他想起了组织上的领导跟他谈话。
“春生同志,这次的任务很危险,也很光荣,组织相信你,一定能完成任务”。
他想起了刚到倭国的时候,躲在破屋子里,半夜想家想得哭,不敢出声,只能捂着被子掉眼泪。
他想起了三个孩子出生的时候,他抱着小小的婴儿,心里又高兴又愧疚,高兴的是自己有孩子了。
愧疚的是,孩子永远都不能知道自己的父亲到底是谁。
他想起了还在国内时最后一次收到老家的信,妹妹在信里道。
“哥,爹娘身体都好,你不用担心,好好照顾自己,家里一切都好”。
现在想想,那封信说不定是妹妹怕他担心,故意写的,家里指不定已经乱成什么样了。
眼泪终于忍不住掉了下来,砸在面团上,砸出一个个小坑。
他赶紧用袖子擦了擦脸,怕儿子和媳妇出来看见。
他深吸了一口气,慢慢拿起旁边的菜刀,攥紧了刀柄。
刀很沉,是他用了二十年的老菜刀,磨得飞快,切肉切面都锋利得很。
他看着那块揉了一下午都没揉光滑的面团,眼神慢慢变得坚定起来。
“咚。”
第一刀剁下去,案板震了一下。
“咚。

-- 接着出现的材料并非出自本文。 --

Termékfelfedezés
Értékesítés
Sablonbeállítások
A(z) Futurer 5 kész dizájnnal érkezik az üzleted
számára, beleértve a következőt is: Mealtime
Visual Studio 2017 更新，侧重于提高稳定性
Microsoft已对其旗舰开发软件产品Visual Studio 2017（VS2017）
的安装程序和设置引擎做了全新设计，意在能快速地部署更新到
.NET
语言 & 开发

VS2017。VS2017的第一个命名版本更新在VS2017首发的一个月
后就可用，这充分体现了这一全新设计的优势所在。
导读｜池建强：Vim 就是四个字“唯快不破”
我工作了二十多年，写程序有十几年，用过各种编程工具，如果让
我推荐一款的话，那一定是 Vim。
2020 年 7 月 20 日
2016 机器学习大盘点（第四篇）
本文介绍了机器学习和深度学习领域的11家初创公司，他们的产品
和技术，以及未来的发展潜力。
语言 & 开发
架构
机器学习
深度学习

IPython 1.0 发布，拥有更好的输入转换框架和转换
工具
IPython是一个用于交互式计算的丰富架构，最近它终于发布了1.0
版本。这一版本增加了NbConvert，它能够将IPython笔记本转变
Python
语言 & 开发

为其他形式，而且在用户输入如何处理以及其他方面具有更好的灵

”
第二刀,力道更重。
他一下一下地剁着面团,剁得又快又狠,案板咚咚作响,像是在发泄心里的痛苦,又像是在下定某种决心。
面粉溅得他满脸都是,他也不管,就那么低着头,一下一下地剁,每一刀都用尽全力。
剁着剁着,他嘴里开始低声呢喃,声音很小,混在咚咚的剁面声里,几乎听不清。
“娘…… 儿子不孝……”
“三十年了,我没给您尽过一天孝,没给您端过一碗水,没给您捶过一次背……”
“我知道您和爹、还有妹妹,都受了很多苦……”
“可儿子这条命,早就不是自己的了……”
“从穿上军装的那天起,从宣誓的那天起,我就是国家的人了……”
“国家的事,再小也是大事,咱家的事,再大也是小事……”
“爹娘,别怪我……”
“等任务结束了,等我能回去了,我给您二老磕一百个响头,养老送终……”
“要是…… 要是我回不去了…… 下辈子,我再给您二老当儿子,好好孝顺您二老……”
他的声音越来越哑,越来越低,到最后几乎听不见了,只有剁面团的咚咚声,一下一下,沉闷又坚定。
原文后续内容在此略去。